Using the HTML and querystrings that you see above is all that is required to create share buttons. Style them using CSS and you have yourself some lightweight share buttons.
Feel free to take a peek at the code for the buttons that I designed for my blog and use them on your own site.
Here is a list of how to create custom buttons using querystrings for each social media platform.
You may be able to find advanced share buttons with counters that have minimal impact on performance, but my goal with this post is to get you to think about the performance cost these buttons may have. Test out your favorite method, and let me know how it performs in the comments below!
Links to each page so you can do your own tests: Official share buttons, Addthis buttons, Sharethis.com buttons, custom lightweight buttons
Our you use ghostery / Adblock and do not give a shit about sharing buttons entirely…
Interesting that share buttons would be suppressed by Adblock.
You didn’t even address the privacy issues either. I think it’s borderline unethical for web developers to include conventional share buttons (or any other social feature) when building a webiste, whether supplied directly by the social networks or through a third-party service (which no doubt add tracking of their own), because it creates a record of every page touched by every visitor to your site, and every other site which uses these. So Facebook et al can track you everywhere you go on the Internet (and associate that with your name/Facebook profile, if you’re logged into Facebook), so long as their Javascript is being loaded by the websites you visit.

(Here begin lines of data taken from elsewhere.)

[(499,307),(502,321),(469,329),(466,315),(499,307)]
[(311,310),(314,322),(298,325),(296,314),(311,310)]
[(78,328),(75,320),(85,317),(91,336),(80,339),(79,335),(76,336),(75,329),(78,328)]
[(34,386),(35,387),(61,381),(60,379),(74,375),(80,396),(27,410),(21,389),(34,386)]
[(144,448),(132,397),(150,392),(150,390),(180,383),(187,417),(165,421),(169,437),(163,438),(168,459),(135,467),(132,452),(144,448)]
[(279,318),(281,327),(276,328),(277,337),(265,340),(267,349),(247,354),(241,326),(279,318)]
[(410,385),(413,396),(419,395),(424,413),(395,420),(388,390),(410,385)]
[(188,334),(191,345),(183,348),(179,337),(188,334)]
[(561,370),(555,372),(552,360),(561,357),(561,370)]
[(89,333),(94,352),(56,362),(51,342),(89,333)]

500kb for AddThis? Just not worth it, especially when you compare to the amount of sharing that comes from the buttons.
And, even more importantly, is what Matthew says. You ever wonder why Facebook’s targeting and remarketing can be so eerily accurate? Because of the widespread adoption of any of their buttons or plugins that track you. Doesn’t matter whether you are logged in as they may still place cookies in the browser, or track by IP or who knows what else.
I’m a bit surprised that some people decided to shift this article’s topic to tracking and privacy. It got clearly nothing to do with this post. But let me address couple of things mentioned above quickly: 1) It takes only one request to gather all the information necessary about the user, so clearly this is not the reason for that many requests. In fact, social networks can identify the referrer website simply by having you click a link on it that leads to their website. 2) AdBlock never blocks social sharing buttons, unless you teach it to.

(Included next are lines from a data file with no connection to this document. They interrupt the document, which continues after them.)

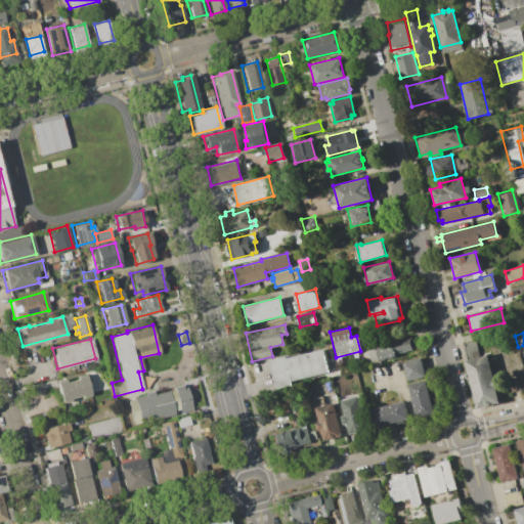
[(409,339),(412,349),(394,354),(395,357),(372,363),(368,350),(409,339)]
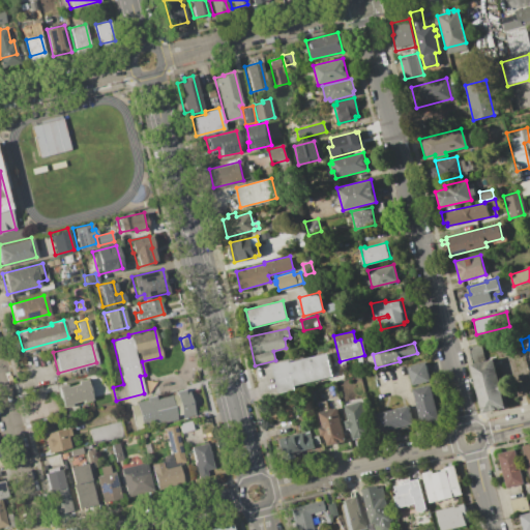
[(480,344),(484,361),(493,358),(505,408),(482,413),(466,348),(480,344)]
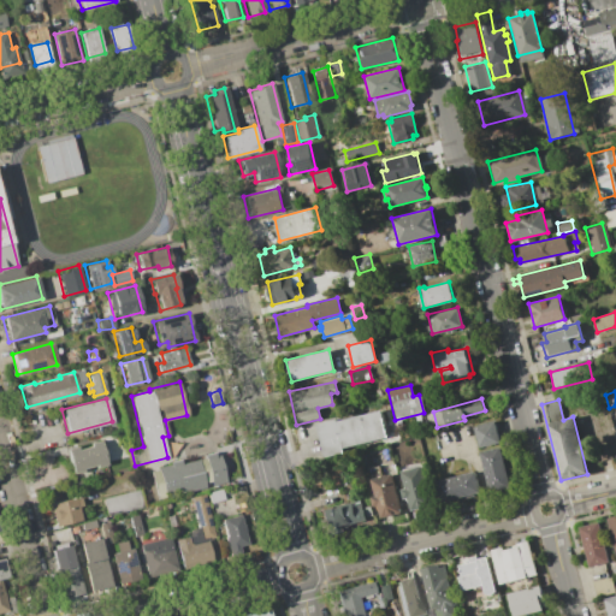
[(335,419),(335,421),(380,410),(386,437),(342,448),(343,452),(324,456),(317,424),(335,419)]
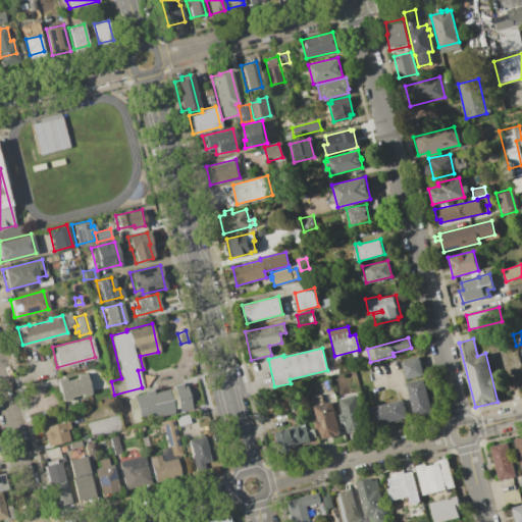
[(419,357),(423,375),(406,379),(402,361),(419,357)]
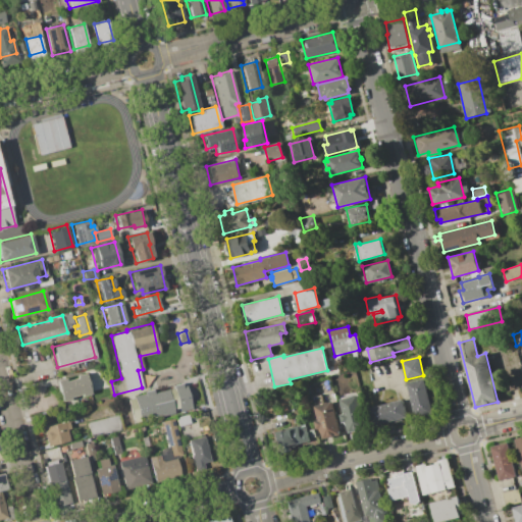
[(64,378),(65,380),(76,377),(75,375),(85,372),(90,394),(82,396),(81,394),(69,397),(69,399),(61,401),(56,380),(64,378)]
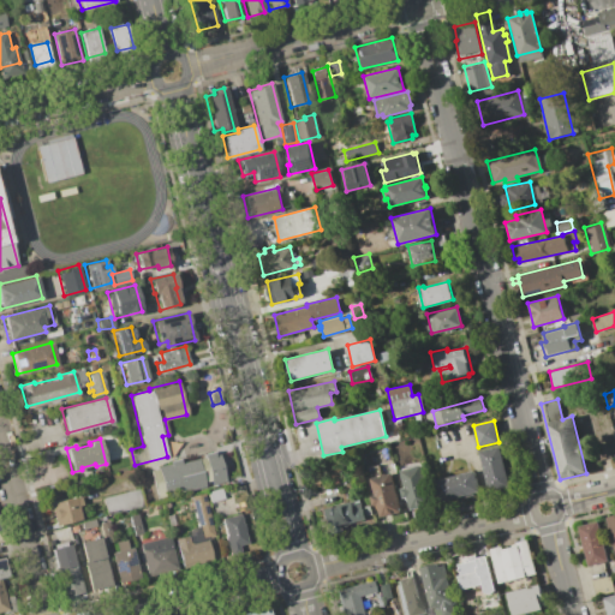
[(479,455),(479,452),(500,446),(509,487),(489,491),(481,458),(478,458),(478,455),(479,455)]
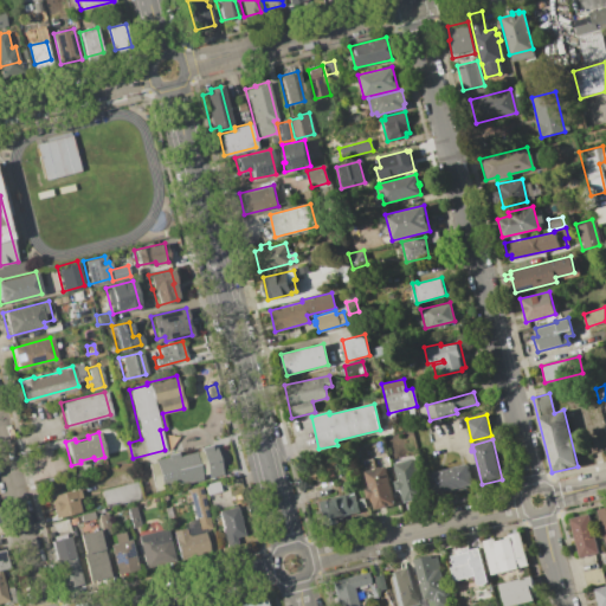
[(216,447),(221,474),(208,477),(207,474),(200,475),(201,479),(162,489),(155,459),(167,456),(167,453),(176,451),(178,456),(194,451),(195,452),(201,451),(200,446),(210,444),(211,449),(216,447)]
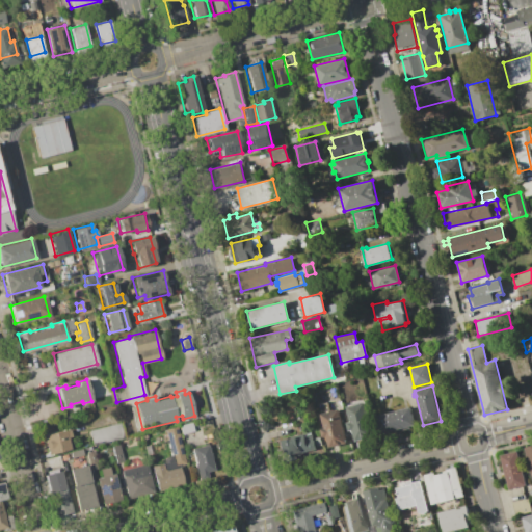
[(364,402),(372,436),(354,441),(351,429),(347,430),(345,422),(349,421),(345,406),(364,402)]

The reason people still use those heavy social buttons is because what they can do. If you have a like button and you are signed into Facebook, all you have to do to actually share this article is to click it without going to another page. However, this seems to be a very heavy feature. If you still want those official buttons, you can trigger loading them after the page is done – for example, when the user starts scrolling to the bottom of the page. But this might impact your page’s rendering speed.

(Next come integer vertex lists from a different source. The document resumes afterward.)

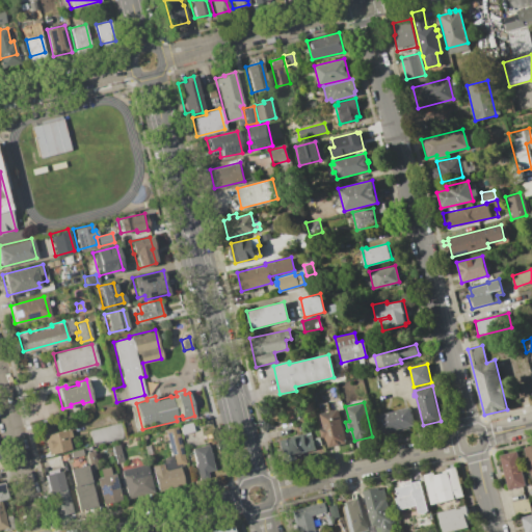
[(409,407),(414,425),(379,433),(375,416),(409,407)]
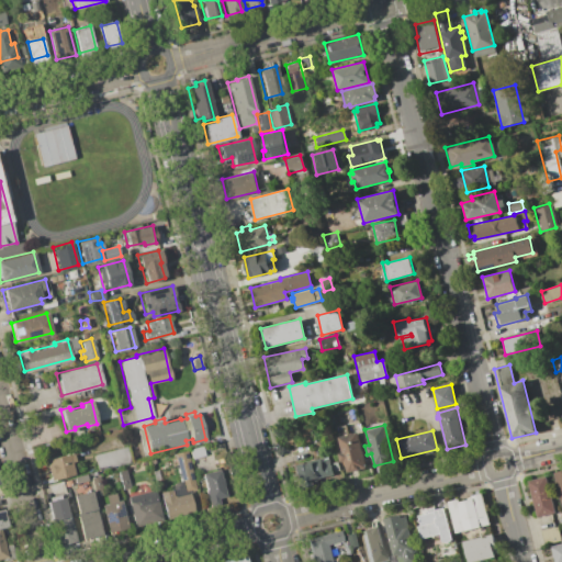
[(341,452),(338,437),(357,433),(366,468),(346,472),(344,461),(339,462),(338,453),(341,452)]
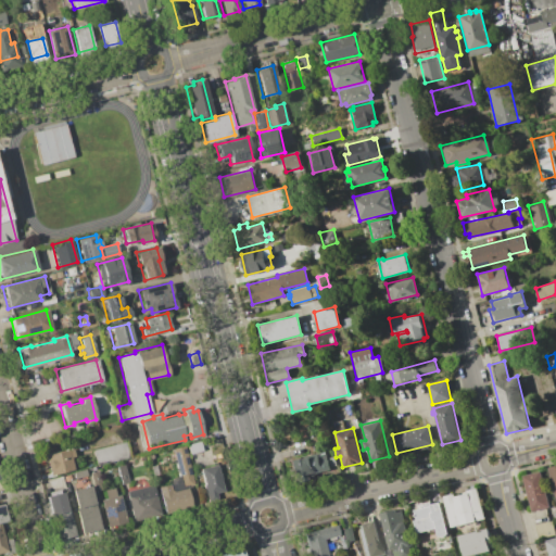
[(125,441),(129,457),(96,465),(92,450),(125,441)]
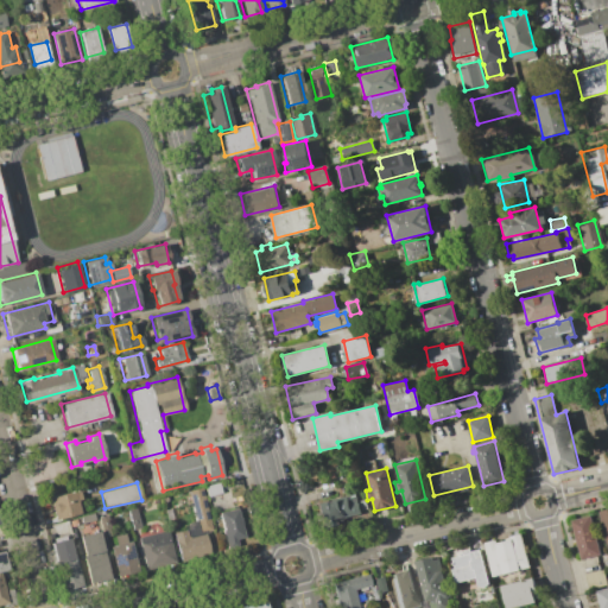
[(217,482),(220,492),(207,496),(203,487),(217,482)]
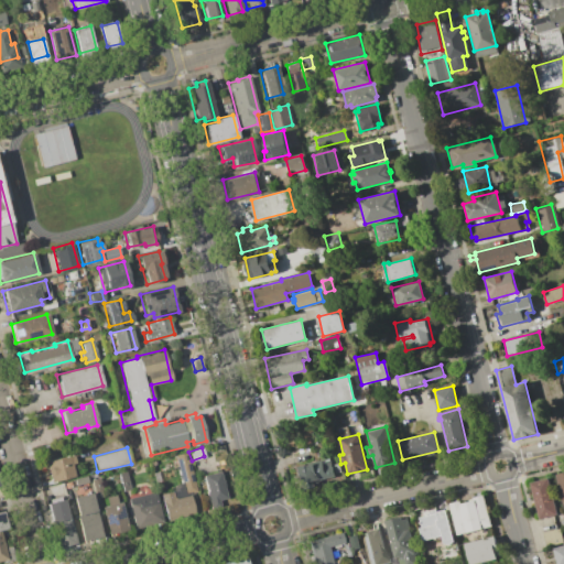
[(186,452),(196,491),(185,494),(175,454),(186,452)]
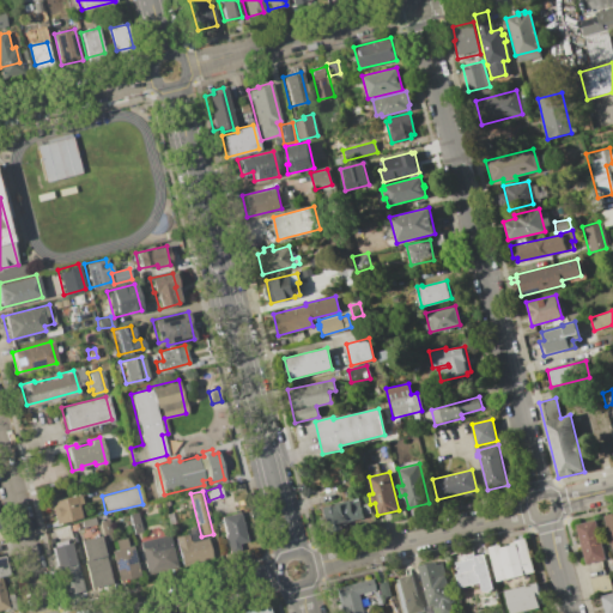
[(79,495),(80,503),(77,503),(80,517),(54,523),(49,502),(79,495)]
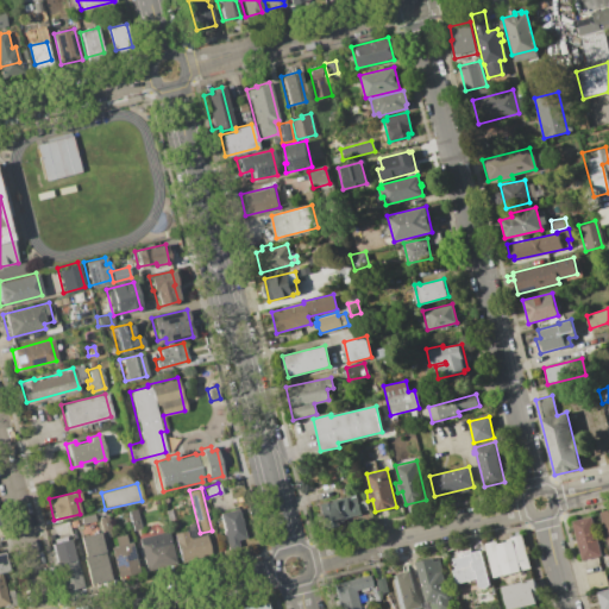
[(318,512),(315,504),(347,496),(347,498),(352,497),(351,494),(356,493),(360,514),(332,521),(334,527),(322,529),(320,520),(314,521),(313,513),(318,512)]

Have you ever looked at the Gigya share buttons, or share bar?
http://developers.gigya.com/040_Demos/020_Social_Plugins/033_Share_Bar_Plugin
I’d be curious to know how it compares.
The other interesting factor to consider would be to try and evaluate reliability of the options. Some of the native buttons have had significant outages; and there are frequently problems with accuracy/resetting of counters.
Saw this on r/bigseo – great post. Have you done any testing with a JS total share counter to see how that impacts performance vs. PHP?
I have not. There are probably tons of methods out there that should be put to the test!
@Matthew Vaughan Ad networks have been doing this to all of us for 15 years. Any two or more websites owned by the same company (like all AOL brands, for example) have been doing this forever as well.
Hi
An interesting test to add would be comparison of number of shares between different widgets and your own.
Take care
Emil
I agree.
Custom buttons seems to be the way to go. How do you make sure the share buttons pick up the current url though?